We had successfully moved the load from the Main Proxy onto the the backend services, but not all the way to the database. With some further testing we found that adding CPUs and new VMs to the Impacted Backend Servers had a direct 1:1 relationship with handling more requests. The unfortunate side of that is that we weren’t comfortable with the cost of the CPUs compared to the increased performance.
The real big surprise was the significant CPU utilization decrease that came from turning On Output Caching on the
And, with that good news, we called it a day.
So, the final architecture looks like this …
What we learned …
- SSL Encryption/Decryption can put a significant load on your main proxy/load balancer server. The number of requests processed by that server will directly scale into CPU utilization. You can reduce this load by moving static content to CDNs.
- Even if your main proxy/load balancer does SSL offloading and requests to the backend services aren’t SSL encrypted, the extra socket connections still have an impact on the servers CPU utilization. You can lower this impact on both the main proxy and the Impacted Web App servers by using Output Caching for static content (js, css, images).
- We didn’t have the need to use bundling and we didn’t have the ability to do spriting; but we would strongly encourage anyone to use those if they are an option.
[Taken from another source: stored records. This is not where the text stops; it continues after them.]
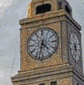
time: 4:32
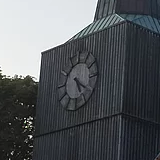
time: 5:20
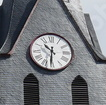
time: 10:31
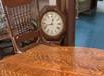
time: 12:42
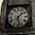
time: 1:28
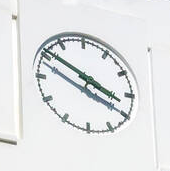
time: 3:50
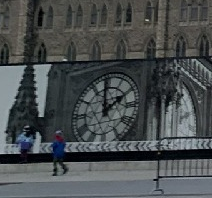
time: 1:59
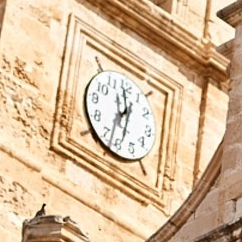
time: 1:32
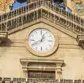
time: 12:40
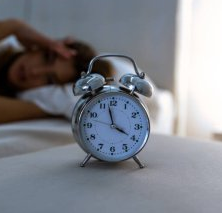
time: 3:57
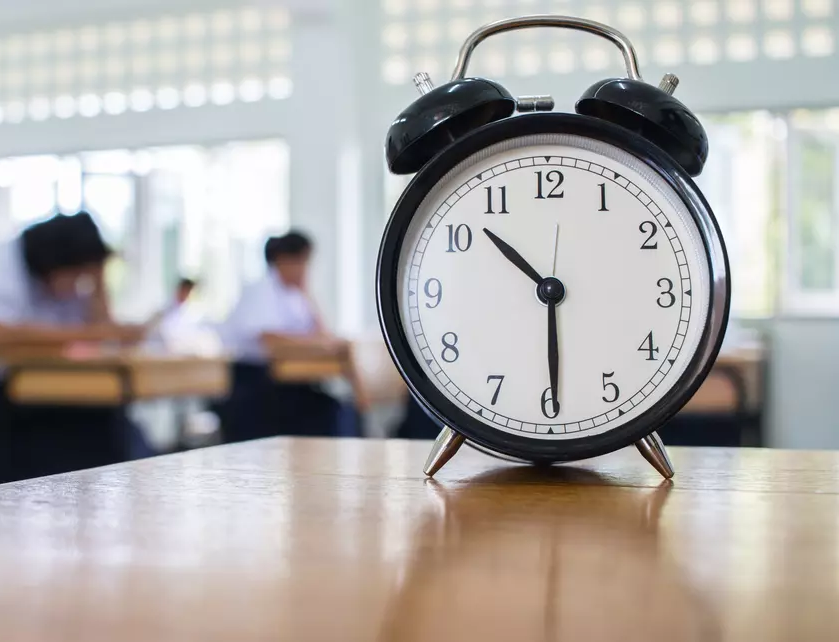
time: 10:29
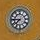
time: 7:45
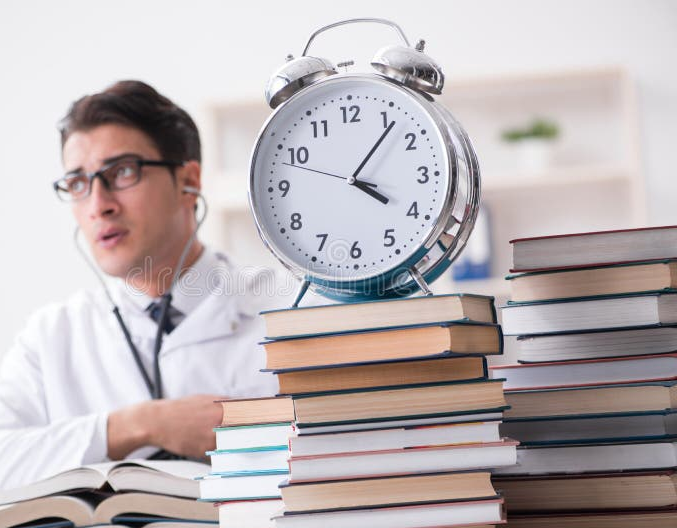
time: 4:06
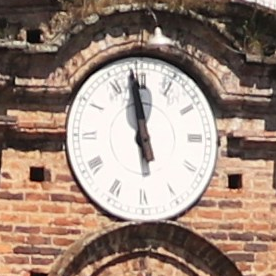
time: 11:58
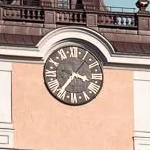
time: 3:36
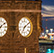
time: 7:08
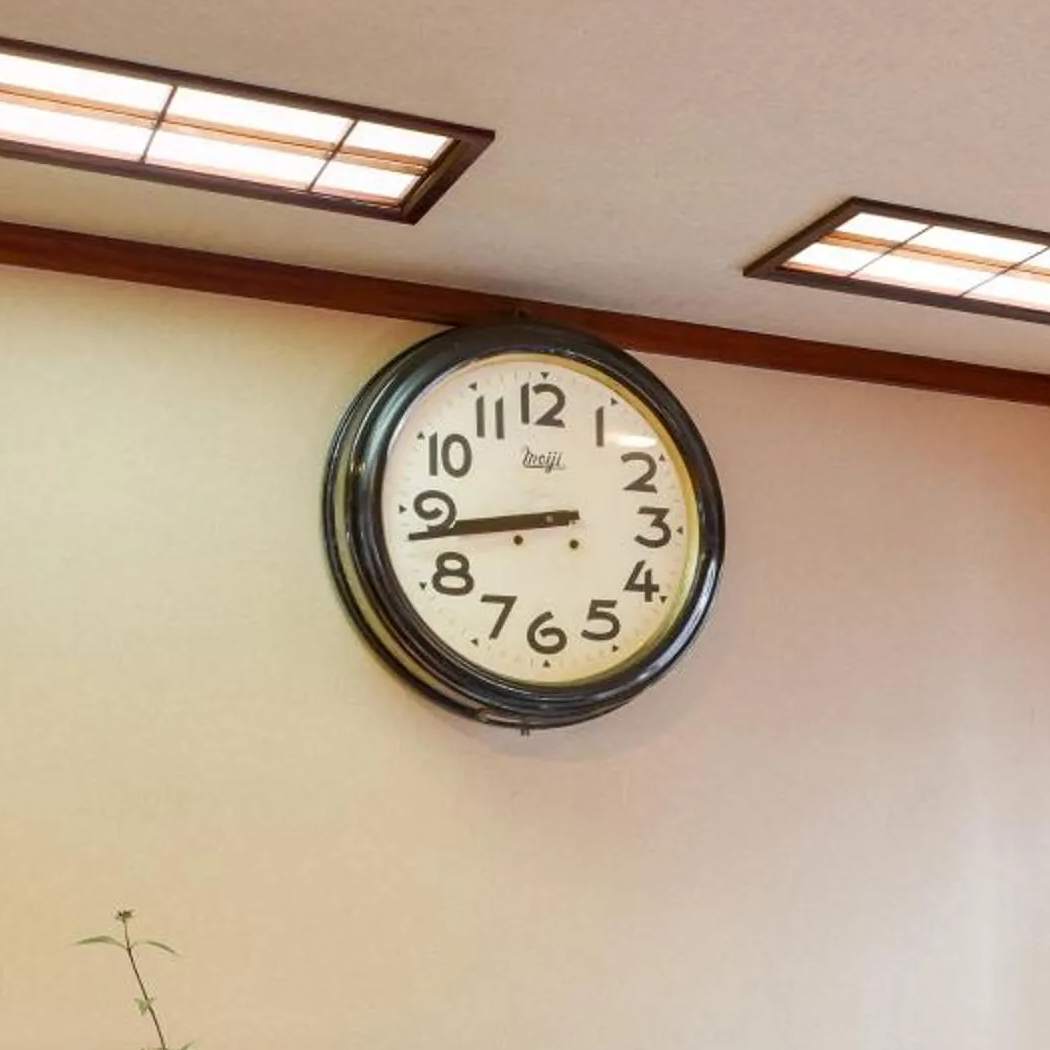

- Moving backend service requests to an internal proxy doesn’t significantly lower the number of requests through the main proxy. It’s really images that create the most number of requests to render a web page (especially with an older Classic ASP site).
- In Visual Studio, double check that your suite of web tests are doing exactly what you think they are doing. Also, go the extra step and check that the HTTP Status Code returned on each request is the code that you expect. If you expect a 302, check that it’s a 302 instead of considering a 200 to be satisfactory.